• _EXERCISE TEXT_:

Along the way I’ve also paused to commemorate noteworthy events, like the first New Orleans Jazz & Heritage Festival after Hurricane Katrina, in 2006. And my recent archival dig reminded me that I’ve devoted a lot of verbiage to specific critiques of the institutions involved with jazz: the National Endowment for the Arts, the Thelonious Monk Institute of Jazz, Jazz at Lincoln Center, the Grammy Awards, Chamber Music America, Oprah Winfrey. (In Ms. Winfrey’s case, it was an absence of jazz involvement that inspired the complaint.) Emergent technology has led me to columns about file sharing, crowdsourcing, web streaming and the ethics of a critic’s Facebook feed. In my more desperate moments, I tried to tease out parallels between jazz and sports, or stand-up comedy, or video games. Let’s not even talk about the column that began with this thesis: “No jazz musician was ever more mythologized, sexually, than Miles Davis.”

• _RECORD SET_:
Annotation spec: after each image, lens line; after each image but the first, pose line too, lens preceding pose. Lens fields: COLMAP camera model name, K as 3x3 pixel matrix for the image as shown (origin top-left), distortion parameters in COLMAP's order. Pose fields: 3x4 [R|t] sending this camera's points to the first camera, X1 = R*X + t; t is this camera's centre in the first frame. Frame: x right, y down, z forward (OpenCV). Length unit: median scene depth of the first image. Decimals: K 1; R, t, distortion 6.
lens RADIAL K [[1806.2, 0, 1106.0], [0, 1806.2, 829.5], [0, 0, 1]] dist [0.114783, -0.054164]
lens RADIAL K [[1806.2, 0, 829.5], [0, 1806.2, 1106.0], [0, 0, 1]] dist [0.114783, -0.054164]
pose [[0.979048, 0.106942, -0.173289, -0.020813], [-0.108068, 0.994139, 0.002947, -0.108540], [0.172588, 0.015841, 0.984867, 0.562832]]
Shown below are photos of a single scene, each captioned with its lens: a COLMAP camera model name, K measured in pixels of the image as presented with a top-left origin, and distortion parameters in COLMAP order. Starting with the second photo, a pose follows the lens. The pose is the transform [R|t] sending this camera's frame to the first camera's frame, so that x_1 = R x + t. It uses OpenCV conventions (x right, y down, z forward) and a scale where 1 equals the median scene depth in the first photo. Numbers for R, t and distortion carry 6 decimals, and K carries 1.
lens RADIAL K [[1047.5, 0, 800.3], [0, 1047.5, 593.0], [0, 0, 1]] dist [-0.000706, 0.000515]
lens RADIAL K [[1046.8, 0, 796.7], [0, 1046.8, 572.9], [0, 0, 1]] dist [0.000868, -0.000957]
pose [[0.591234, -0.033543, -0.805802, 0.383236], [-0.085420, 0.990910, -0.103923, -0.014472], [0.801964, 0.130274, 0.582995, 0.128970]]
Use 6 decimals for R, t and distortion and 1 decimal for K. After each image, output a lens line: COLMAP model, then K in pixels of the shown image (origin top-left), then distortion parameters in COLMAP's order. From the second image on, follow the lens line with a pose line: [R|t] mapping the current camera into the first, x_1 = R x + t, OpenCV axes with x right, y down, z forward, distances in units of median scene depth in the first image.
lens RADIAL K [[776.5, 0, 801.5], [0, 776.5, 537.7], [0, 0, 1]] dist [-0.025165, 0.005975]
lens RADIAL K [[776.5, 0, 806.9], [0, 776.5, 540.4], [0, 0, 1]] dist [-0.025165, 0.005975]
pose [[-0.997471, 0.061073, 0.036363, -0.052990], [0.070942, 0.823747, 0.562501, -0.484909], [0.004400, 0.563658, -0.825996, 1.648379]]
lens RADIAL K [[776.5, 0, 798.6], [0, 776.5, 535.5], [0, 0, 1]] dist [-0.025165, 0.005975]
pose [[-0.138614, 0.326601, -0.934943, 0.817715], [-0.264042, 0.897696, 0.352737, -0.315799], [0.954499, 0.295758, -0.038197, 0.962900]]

• _PROBLEM DETAILS_:
According to the jazz text, what inspired the complaint about Oprah Winfrey? Answer from the jazz text alone, not the listing.

• _TASK OUTPUT_:
An absence of jazz involvement inspired the complaint about Oprah Winfrey.